I got a message from a student asking me if, after an hour and a half during his free periods he did not figure it out, was it OK? I said it was.
A teacher came up to me and told me that he almost got said student in trouble for playing cards and not working in the library...till the student told the teacher he was working on a math problem for the problem solving class.
SOMEWHAT OF A SPOILER ALERT...
Before I went over it in the next class, I asked my colleague Liz next door (who also went to TMC with me) to help me with the solution. What I saw in the book was a circle with the cards, where the ace was at the top, and then there was a space, and then there was a 2, and then there was a space, and then a 4, etc...so the space represented the card that would be skipped. We thought we could do it right away. It still took us about 10 minutes, as we were almost right several times...I tell you, when we did get it, we screamed like giddy little girls and did the nerdiest high-fives ever!! We even took a picture of the answer, but I don't want to show it if you want to try it.
So, back in class the next day, we had A LOT to go over in our hour and a half block class. We started class with http://corbettmaths.com/5-a-day/, we watched the Grit video (a must watch) and then took a quiz on How Gritty Are You and talked about grit when solving problems. Then we created our interactive notebooks for the course...maybe I will blog about that at a later date. Before we knew it, there was 10 minutes left. So I opened up the card question again.
A student went up to the board to explain his solution. Basically, he said that you take the amount of cards and divide them in half. So there were 13 cards, divide in half, and round up, and there are 7 that will be flipped (1-7) and the remaining would be buried. He then divided the remaining 6 by 2 and said that half of those would be buried, so he separated 8-9-10 from J-Q-K and then figured it out from there. Some students got this method, some did not.
I showed them the circle method that I used to solve it...they hated that!?
I knew a another student had gotten it, so I asked her if she did it the same way. She said she figured it out in two minutes. I was impressed. I said how did you do it? She said she worked backwards (genius!) like this:
1. Take k
2. Take q and put it on the top
3. Take k from the back to the front
4. Take j and put it on the top
5. Take q from the back to the front
Then just repeat the same steps:))))))
When you do this, you get, face up, the cards in the correct order with the Ace on top, ready to put down with the next card to bury. What!!!! Cray. So easy.
I loved that:
1. They did not get the answer at the end of class and had to think about it on their own for two days.

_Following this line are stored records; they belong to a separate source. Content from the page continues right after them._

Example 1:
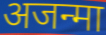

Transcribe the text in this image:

अजन्मा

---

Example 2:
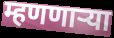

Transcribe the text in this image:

म्हणणाऱ्या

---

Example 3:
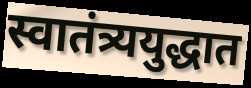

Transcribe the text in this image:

स्वातंत्र्ययुद्धात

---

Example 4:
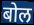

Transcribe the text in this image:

बोल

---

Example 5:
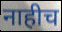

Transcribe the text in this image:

नाहीच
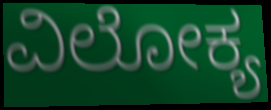
ವಿಲೋಕ್ಯ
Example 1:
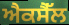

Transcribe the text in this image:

ਐਕਸੈੱਲ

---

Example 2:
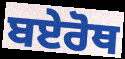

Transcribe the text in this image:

ਬਏਰੋਥ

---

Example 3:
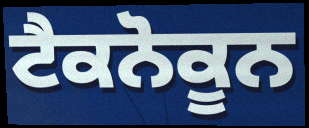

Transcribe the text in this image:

ਟੈਕਨੋਕੂਨ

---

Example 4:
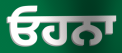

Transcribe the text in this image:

ਓਹਨਾ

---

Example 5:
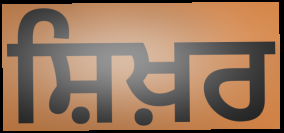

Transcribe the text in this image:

ਸ਼ਿਖ਼ਰ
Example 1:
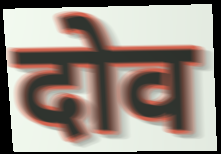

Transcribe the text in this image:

दोव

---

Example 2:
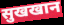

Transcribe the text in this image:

सुखखान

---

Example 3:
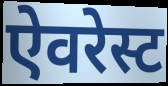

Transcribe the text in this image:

ऐवरेस्ट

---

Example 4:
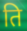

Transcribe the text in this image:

ति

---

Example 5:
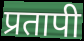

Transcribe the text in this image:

प्रतापी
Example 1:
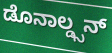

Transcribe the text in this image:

ಡೊನಾಲ್ಡ್ಸನ್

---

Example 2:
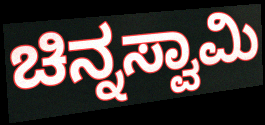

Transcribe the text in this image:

ಚಿನ್ನಸ್ವಾಮಿ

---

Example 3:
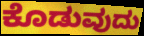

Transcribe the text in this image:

ಕೊಡುವುದು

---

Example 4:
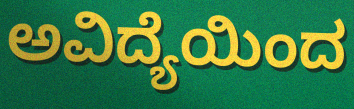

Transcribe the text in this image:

ಅವಿದ್ಯೆಯಿಂದ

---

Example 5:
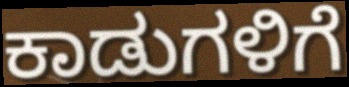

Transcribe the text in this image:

ಕಾಡುಗಳಿಗೆ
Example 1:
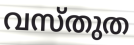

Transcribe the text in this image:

വസ്തുത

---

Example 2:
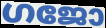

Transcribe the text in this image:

ഗജോ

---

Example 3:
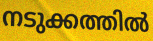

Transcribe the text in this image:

നടുക്കത്തിൽ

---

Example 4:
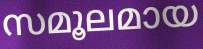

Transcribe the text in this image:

സമൂലമായ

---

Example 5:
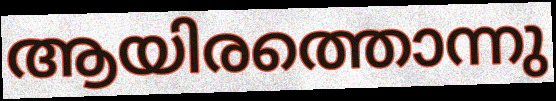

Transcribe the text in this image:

ആയിരത്തൊന്നു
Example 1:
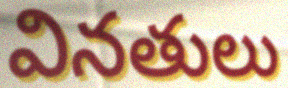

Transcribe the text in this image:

వినతులు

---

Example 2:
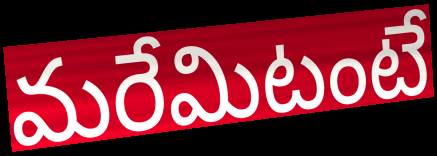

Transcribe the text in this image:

మరేమిటంటే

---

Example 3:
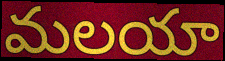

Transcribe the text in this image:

మలయా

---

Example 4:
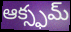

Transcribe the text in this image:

ఆక్స్ఫమ్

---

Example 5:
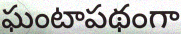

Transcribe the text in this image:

ఘంటాపథంగా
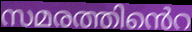
സമരത്തിൻെറ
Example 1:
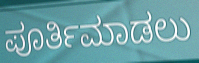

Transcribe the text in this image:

ಪೂರ್ತಿಮಾಡಲು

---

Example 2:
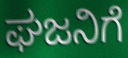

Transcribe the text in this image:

ಘಜನಿಗೆ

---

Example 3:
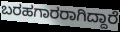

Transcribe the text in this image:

ಬರಹಗಾರರಾಗಿದ್ದಾರೆ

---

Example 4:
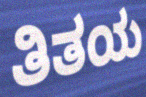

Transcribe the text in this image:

ತಿತಯ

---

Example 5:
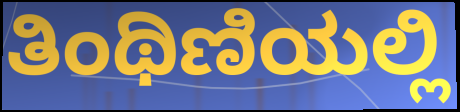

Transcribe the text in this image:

ತಿಂಥಿಣಿಯಲ್ಲಿ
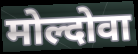
मोल्दोवा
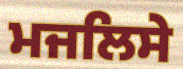
ਮਜਲਿਸੇ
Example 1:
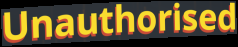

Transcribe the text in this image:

Unauthorised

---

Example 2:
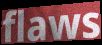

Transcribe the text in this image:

flaws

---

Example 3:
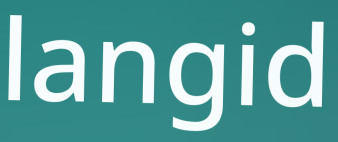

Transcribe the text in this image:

langid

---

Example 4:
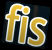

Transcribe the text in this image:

fis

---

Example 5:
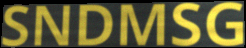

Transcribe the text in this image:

SNDMSG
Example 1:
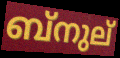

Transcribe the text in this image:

ബ്നുല്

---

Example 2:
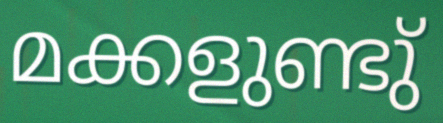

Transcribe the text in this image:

മക്കളുണ്ടു്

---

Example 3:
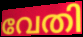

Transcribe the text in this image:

വേതി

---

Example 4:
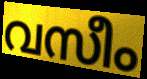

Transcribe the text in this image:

വസീം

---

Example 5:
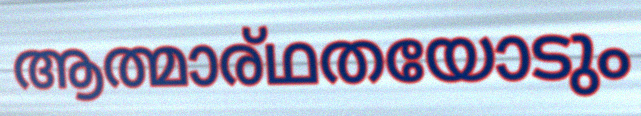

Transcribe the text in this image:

ആത്മാര്ഥതയോടും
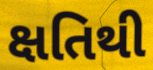
ક્ષતિથી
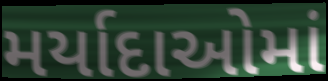
મર્યાદાઓમાં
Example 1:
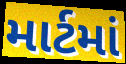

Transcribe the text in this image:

માર્ટમાં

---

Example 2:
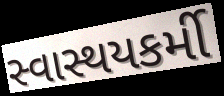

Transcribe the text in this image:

સ્વાસ્થયકર્મી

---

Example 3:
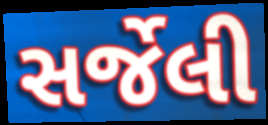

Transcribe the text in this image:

સર્જેલી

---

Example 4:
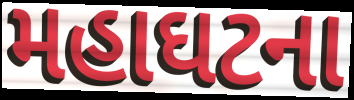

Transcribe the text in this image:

મહાઘટના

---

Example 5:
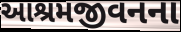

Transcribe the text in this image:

આશ્રમજીવનના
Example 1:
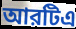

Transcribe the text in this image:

আরটিএ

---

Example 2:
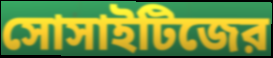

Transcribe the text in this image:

সোসাইটিজের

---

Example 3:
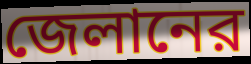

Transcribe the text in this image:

জেলানের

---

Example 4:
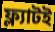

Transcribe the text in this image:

ফ্ল্যাটই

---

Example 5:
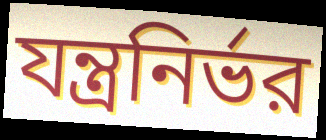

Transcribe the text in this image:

যন্ত্রনির্ভর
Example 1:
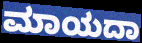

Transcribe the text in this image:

ಮಾಯದಾ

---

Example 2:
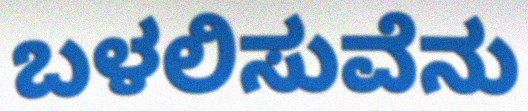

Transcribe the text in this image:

ಬಳಲಿಸುವೆನು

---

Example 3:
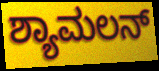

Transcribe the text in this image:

ಶ್ಯಾಮಲನ್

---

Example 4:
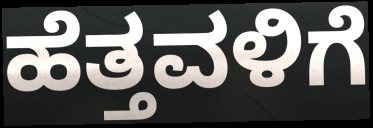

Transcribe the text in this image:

ಹೆತ್ತವಳಿಗೆ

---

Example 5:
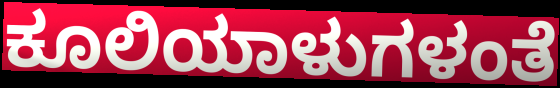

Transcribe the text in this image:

ಕೂಲಿಯಾಳುಗಳಂತೆ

2. They had no way to Google the answer.
3. They organically came up with unique ways to solve, and that it clicked differently for different students.
4. They hated my way.
5. A student the answer in a very simplistic way (an "elegant" solution) that was different from the way the first student got it.
I love this class, and I am so happy to be teaching it this year...I expect to have a lot of unexpectedness!